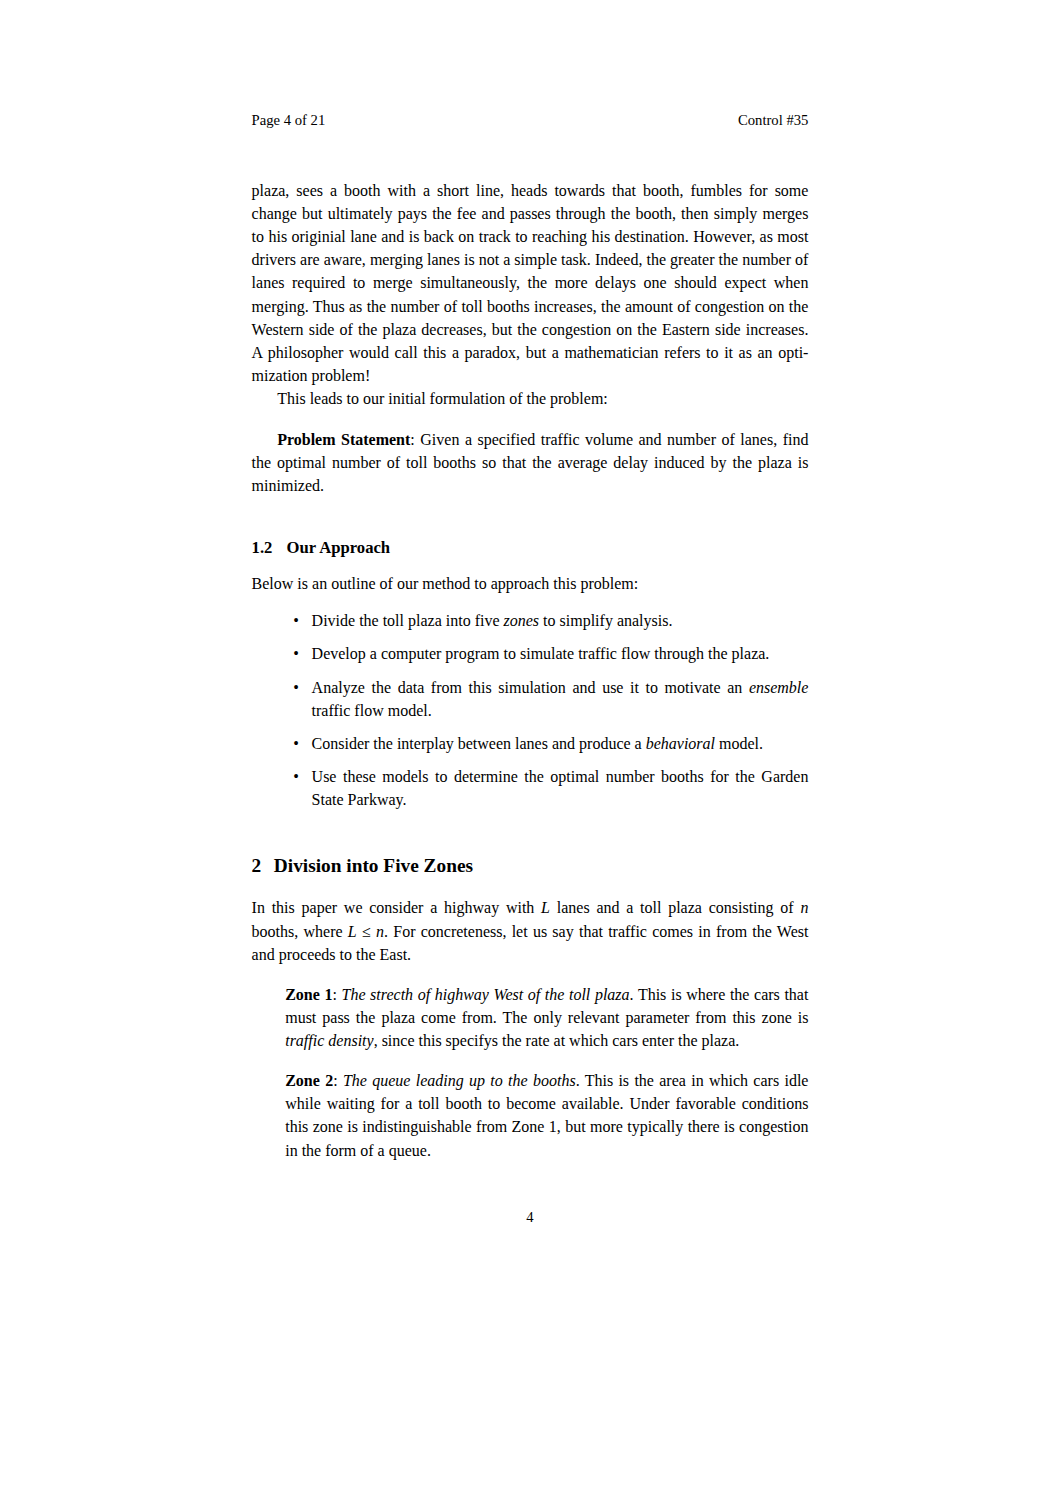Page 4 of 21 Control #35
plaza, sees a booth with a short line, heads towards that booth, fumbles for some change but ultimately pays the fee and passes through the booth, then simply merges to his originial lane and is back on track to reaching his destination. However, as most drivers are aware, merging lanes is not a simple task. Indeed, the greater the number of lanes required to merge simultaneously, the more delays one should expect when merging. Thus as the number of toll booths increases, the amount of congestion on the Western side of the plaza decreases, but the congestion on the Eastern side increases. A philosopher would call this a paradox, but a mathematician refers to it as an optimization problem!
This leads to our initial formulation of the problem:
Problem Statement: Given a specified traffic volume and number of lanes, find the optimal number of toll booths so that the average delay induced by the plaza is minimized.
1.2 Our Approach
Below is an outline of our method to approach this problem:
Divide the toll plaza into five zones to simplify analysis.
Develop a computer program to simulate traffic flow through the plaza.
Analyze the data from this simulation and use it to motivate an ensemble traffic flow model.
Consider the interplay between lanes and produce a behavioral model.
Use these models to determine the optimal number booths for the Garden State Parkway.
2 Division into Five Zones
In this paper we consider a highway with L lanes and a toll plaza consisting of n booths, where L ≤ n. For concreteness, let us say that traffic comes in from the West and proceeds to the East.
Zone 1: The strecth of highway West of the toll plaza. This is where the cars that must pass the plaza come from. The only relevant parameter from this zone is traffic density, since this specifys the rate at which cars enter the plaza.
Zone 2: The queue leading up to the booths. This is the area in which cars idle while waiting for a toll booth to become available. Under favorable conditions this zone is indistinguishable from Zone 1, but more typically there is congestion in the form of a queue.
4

- _PROBLEM REQUIREMENTS_:
Each line from the one with "Divide the toll" through the end of the entries above is to be returned word for word. Nothing else belongs in the answer.

- _THE ANSWER_:
Divide the toll plaza into five zones to simplify analysis.
Develop a computer program to simulate traffic flow through the plaza.
Analyze the data from this simulation and use it to motivate an ensemble traffic flow model.
Consider the interplay between lanes and produce a behavioral model.
Use these models to determine the optimal number booths for the Garden State Parkway.
2 Division into Five Zones
In this paper we consider a highway with L lanes and a toll plaza consisting of n booths, where L ≤ n. For concreteness, let us say that traffic comes in from the West and proceeds to the East.
Zone 1: The strecth of highway West of the toll plaza. This is where the cars that must pass the plaza come from. The only relevant parameter from this zone is traffic density, since this specifys the rate at which cars enter the plaza.
Zone 2: The queue leading up to the booths. This is the area in which cars idle while waiting for a toll booth to become available. Under favorable conditions this zone is indistinguishable from Zone 1, but more typically there is congestion in the form of a queue.
4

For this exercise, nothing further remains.